[What the task requires]
Could you copy each of the records below word for word, keeping their line breaks?

--- begin Provided records ---

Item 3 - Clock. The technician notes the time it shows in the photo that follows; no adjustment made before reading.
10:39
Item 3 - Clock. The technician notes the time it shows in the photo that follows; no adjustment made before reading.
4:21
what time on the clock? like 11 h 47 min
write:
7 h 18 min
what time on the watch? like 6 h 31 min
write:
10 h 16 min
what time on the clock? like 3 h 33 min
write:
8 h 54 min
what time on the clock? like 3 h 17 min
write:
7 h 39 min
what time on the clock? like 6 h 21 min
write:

--- end Provided records ---

[Expected answer]
Item 3 - Clock. The technician notes the time it shows in the photo that follows; no adjustment made before reading.
10:39
Item 3 - Clock. The technician notes the time it shows in the photo that follows; no adjustment made before reading.
4:21
what time on the clock? like 11 h 47 min
write:
7 h 18 min
what time on the watch? like 6 h 31 min
write:
10 h 16 min
what time on the clock? like 3 h 33 min
write:
8 h 54 min
what time on the clock? like 3 h 17 min
write:
7 h 39 min
what time on the clock? like 6 h 21 min
write:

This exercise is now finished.